Lund is looking forward to continuing her research with another three-year grant. In the next three years, she plans to partner with a researcher at University of South Carolina. The have put together summer camps for children to develop vocabulary knowledge, reading level, syntax and academic readiness. The groups will have their progress evaluated at six-month intervals.

“Now we need to ask the question, ‘What is happening to these things as time moves on?’” said Lund.

Lund posited three possible places where the breakdown might be happening: number of words being learned, word organization or phonological awareness regardless of vocabulary. 

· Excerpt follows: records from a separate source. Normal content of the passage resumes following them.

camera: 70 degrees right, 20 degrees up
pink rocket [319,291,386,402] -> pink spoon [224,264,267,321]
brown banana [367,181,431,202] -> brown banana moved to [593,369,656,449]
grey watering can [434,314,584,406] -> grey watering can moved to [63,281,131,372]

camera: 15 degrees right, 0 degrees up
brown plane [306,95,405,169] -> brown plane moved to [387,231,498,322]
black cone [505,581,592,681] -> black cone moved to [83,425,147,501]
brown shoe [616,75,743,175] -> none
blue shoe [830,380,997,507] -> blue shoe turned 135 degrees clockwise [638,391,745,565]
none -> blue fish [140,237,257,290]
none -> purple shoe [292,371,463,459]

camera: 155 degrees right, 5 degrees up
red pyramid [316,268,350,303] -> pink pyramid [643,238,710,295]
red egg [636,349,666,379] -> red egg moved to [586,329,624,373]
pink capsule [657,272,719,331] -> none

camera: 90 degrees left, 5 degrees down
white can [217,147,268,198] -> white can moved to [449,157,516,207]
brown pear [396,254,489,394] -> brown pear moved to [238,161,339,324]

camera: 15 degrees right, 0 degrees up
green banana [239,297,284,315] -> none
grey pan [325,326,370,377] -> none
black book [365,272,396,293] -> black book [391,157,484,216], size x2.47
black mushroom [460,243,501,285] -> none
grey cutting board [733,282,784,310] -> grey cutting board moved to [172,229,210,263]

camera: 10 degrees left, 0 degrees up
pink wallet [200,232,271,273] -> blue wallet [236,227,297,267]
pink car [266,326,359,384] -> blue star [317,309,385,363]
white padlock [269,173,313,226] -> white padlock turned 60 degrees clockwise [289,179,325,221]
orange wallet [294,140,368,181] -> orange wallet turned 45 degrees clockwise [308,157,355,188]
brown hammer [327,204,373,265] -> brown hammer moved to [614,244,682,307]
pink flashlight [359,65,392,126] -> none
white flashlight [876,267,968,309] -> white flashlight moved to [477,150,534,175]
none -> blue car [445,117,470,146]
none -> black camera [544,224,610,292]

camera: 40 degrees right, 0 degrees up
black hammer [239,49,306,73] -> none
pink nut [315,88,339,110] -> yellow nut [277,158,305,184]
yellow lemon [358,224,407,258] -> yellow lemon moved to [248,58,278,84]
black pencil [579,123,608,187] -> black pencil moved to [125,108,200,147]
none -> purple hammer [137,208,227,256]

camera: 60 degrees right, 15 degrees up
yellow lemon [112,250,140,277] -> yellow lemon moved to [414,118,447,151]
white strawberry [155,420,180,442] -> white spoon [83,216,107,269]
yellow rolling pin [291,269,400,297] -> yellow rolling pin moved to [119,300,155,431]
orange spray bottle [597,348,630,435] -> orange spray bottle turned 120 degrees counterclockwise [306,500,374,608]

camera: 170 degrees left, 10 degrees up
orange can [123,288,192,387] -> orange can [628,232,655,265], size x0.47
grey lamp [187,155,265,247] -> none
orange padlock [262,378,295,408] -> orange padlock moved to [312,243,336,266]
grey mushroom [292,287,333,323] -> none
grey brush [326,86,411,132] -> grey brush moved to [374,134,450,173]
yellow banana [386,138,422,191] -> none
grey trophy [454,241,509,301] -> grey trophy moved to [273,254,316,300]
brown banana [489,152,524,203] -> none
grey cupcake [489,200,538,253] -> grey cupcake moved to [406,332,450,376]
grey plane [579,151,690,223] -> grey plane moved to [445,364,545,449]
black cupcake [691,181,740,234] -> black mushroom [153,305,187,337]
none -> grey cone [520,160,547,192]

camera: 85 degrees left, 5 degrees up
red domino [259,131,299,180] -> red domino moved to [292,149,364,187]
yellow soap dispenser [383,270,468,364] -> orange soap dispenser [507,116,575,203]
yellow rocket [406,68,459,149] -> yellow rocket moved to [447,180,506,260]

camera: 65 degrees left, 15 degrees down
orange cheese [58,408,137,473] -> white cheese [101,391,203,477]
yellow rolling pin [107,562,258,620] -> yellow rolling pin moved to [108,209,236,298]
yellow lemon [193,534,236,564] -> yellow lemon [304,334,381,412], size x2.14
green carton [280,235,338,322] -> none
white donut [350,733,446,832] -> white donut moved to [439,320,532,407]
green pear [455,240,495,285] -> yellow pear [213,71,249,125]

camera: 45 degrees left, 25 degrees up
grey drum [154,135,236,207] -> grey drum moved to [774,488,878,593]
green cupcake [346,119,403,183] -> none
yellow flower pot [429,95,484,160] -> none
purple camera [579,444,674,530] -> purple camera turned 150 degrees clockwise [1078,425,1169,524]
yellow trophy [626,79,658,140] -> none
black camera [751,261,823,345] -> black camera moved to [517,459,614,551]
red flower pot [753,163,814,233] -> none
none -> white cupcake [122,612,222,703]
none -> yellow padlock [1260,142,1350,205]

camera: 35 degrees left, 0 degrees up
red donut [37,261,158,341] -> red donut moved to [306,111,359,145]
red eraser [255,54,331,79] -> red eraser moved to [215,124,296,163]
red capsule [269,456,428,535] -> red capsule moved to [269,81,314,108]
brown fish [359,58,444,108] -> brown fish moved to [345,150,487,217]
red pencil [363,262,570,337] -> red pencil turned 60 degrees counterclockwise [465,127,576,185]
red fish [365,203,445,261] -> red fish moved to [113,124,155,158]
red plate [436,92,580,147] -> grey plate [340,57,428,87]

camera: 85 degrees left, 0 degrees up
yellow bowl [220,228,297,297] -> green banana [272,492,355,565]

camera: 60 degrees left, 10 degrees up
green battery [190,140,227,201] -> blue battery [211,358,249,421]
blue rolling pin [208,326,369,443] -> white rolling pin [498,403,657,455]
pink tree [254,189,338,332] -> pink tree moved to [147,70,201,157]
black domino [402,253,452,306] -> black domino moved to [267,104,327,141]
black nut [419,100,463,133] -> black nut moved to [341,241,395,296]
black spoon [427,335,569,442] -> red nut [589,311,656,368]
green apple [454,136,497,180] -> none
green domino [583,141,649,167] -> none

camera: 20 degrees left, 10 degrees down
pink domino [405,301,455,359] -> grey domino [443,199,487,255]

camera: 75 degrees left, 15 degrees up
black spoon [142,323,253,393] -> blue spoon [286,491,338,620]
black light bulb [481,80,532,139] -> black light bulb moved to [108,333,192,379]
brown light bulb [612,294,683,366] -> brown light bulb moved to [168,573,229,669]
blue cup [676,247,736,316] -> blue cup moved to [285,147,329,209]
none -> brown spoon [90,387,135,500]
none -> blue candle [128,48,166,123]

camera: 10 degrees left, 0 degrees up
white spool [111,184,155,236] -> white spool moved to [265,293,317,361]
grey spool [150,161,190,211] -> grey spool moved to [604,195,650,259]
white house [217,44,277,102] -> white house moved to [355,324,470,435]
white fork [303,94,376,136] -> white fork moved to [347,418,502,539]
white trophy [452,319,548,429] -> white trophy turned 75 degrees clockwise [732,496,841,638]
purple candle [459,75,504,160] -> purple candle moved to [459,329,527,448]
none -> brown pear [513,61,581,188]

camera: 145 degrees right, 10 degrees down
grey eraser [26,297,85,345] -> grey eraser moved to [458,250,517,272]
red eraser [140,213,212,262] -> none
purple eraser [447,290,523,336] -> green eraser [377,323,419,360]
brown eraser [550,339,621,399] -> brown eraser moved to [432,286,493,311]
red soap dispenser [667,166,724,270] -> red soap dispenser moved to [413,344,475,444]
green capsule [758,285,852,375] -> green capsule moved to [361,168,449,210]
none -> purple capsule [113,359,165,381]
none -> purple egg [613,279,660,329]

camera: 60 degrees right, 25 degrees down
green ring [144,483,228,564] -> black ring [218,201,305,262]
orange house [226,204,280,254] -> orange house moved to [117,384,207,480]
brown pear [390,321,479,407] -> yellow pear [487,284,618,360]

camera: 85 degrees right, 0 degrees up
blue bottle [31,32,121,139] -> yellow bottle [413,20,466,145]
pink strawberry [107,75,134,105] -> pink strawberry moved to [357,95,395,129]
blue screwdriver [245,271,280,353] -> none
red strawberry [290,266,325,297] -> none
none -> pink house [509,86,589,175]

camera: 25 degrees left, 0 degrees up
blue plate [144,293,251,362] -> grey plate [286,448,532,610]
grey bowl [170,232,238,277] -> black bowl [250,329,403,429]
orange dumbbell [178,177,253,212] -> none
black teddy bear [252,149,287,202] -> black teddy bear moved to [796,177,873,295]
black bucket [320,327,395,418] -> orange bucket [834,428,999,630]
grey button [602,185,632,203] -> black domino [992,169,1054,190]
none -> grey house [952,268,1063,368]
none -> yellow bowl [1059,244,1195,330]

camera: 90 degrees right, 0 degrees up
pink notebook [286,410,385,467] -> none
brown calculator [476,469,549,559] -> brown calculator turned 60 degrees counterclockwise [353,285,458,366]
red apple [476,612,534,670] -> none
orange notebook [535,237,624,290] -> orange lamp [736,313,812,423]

In any case, all three of these tasks are very difficult for kids with hearing loss.

“I’m more confident in my prediction that vocabulary is a piece of the story about why phonological awareness is not developing,” said Lund.

Laura Ridings working with a subject in the CHLLD lab

Laura Ridings (right), a speech-language pathology graduate student, works with Sawyer (left) in Lund’s CHLLD lab. During the 2018-2019 academic year, Lund’s students gained 550 hours of research experience spanning two NIH-funded studies, eight projects, four theses and one undergraduate honors project.

Both graduate and undergraduate students have helped in the project and seen its progression from grant to ultimate success. The experience gained in Lund’s lab also has potential to spur passion for research in future speech pathologists.

“This research allows us to continue advocating for children with hearing loss,” said speech language-pathology graduate student Laura Ridings. “This information can now lead us to more questions and more research studies to help us continue to learn more about children with hearing loss.”

That passion comes from the time spent in the lab, interacting one-on-one with each child and their family.

The project is not just meaningful to those currently taking part; it will have a lasting impact on children who benefit from the resulting knowledge for the rest of their life.

“Obviously, they’re behind but how do we keep them from being so far behind that they’re never going to catch up?” asked Benes. “It really shows that we do need to learn about it more because we need to figure out how we can best help these kids.”